Candi Jabung mempunyai beberapa bagian, antara lain bagian batur candi, bagian kaki, bagian duduk tubuh, bagian tubuh candi, dan bagian atap candi. Bagian batur candi mempunyai ukuran panjang sekitar 13 meter, di bagian atasnya terdapat selasar dengan relief yang menggambarkan kehidupan sehari-hari masyarakat. Sedangkan kaki Candi Jabung berbentuk persegi dengan bagian depan menjorok keluar. Pada bagian ini juga terdapat panel-panel yang berbentuk kala (Cakra dan Surya), yaitu simbol-simbol kesenian dari masa Majapahit.

Sementara bagian duduk tubuh candi merupakan bagian di antara kaki candi tingkat II dan peralihan bentuk dari persegi ke bagian candi yang bulat. Pada bagian ini terdapat panel-panel dengan relief manusia, rumah, dan pohon-pohonan, namun sayang sebagian relief sudah tidak bisa terlihat karena termakan zaman. Menariknya, di bagian tenggara terdapat relief cerita Sri Tanjung, yaitu menggambarkan seorang perempuan naik di atas punggung seekor ikan.

Setelah beberapa kali mengalami pemugaran, Candi Jabung diresmikan sebagai cagar budaya pada 5 November 1987.

Bagian tubuh candi ini mempunyai bilik berukuran 2,6 x 2,58 meter dengan tinggi 5,52 meter, yang bagian atasnya terdapat batu penutup cangkup berukir, sedangkan di dalamnya terdapat altar yang ditempatkan arca pemujaan. Sayangnya, tidak semua orang bisa masuk ke dalam bilik tersebut demi menjaga kelestarian bangunan candi. Namun pengunjung bisa menyaksikan pada ketiga sisi tubuh candi (utara, timur, dan selatan) terdapat pintu semu.

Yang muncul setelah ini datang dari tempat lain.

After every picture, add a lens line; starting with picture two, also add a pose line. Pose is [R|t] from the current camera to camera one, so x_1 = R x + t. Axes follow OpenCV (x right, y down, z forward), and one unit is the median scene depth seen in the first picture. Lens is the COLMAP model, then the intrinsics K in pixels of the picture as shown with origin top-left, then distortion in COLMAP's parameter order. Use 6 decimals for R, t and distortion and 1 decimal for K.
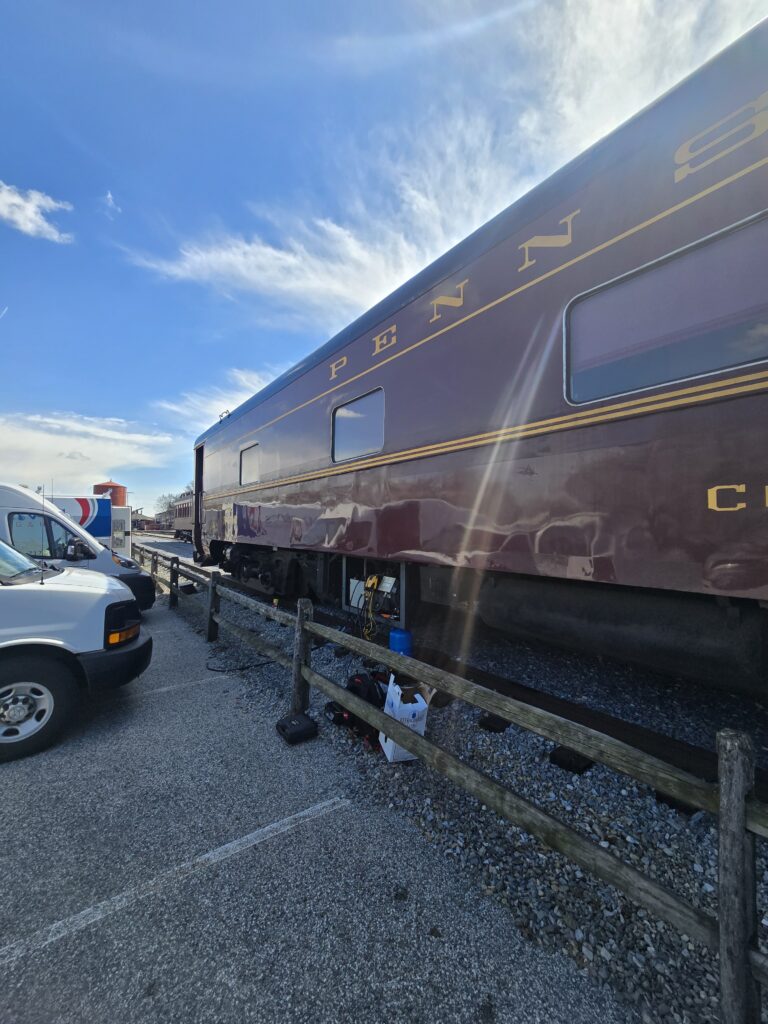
lens RADIAL K [[412.6, 0, 388.6], [0, 412.6, 514.2], [0, 0, 1]] dist [0.000756, 0.000198]
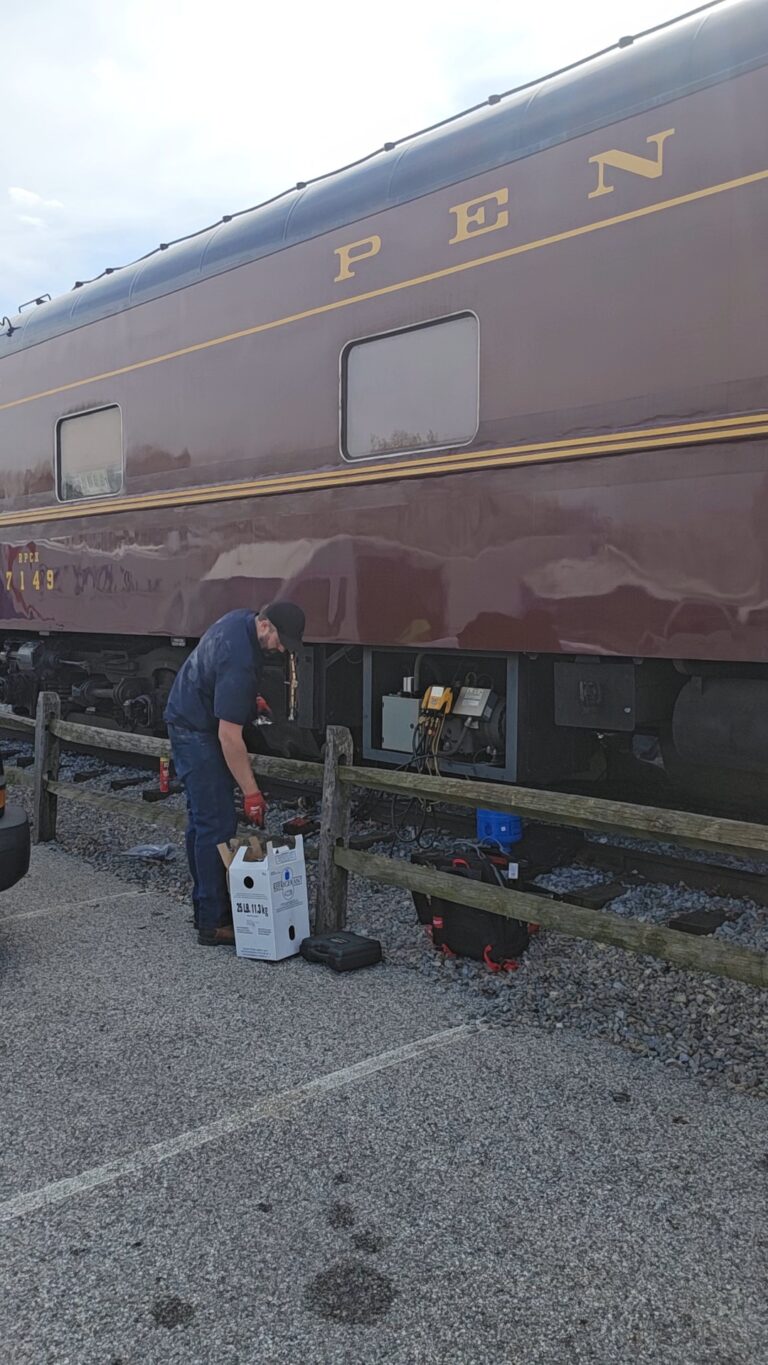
lens RADIAL K [[1081.0, 0, 381.2], [0, 1081.0, 681.3], [0, 0, 1]] dist [0.000464, 0.000090]
pose [[0.995404, -0.009454, 0.095295, -0.273552], [-0.000506, 0.994582, 0.103957, 0.003963], [-0.095761, -0.103527, 0.990006, -0.365746]]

Pada masing-masing bingkai pintu semu terdapat ragam hias kala berupa kepala naga dan singa.

Puncak atap candi diperkirakan berbentuk stupa, mengingat Candi Jabung bercorak Buddha. Namun, sisa-sisa atap candi yang tersisa saat ini adalah denah atap berbentuk lingkaran dan terdapat sisa bagian tubuh stupa. Setelah sempat mengalami beberapa kali pemugaran, Direktorat Jenderal Kebudayaan pada 5 Nopember 1987 meresmikan ini sebagai benda cagar budaya yang dilindungi pemerintah.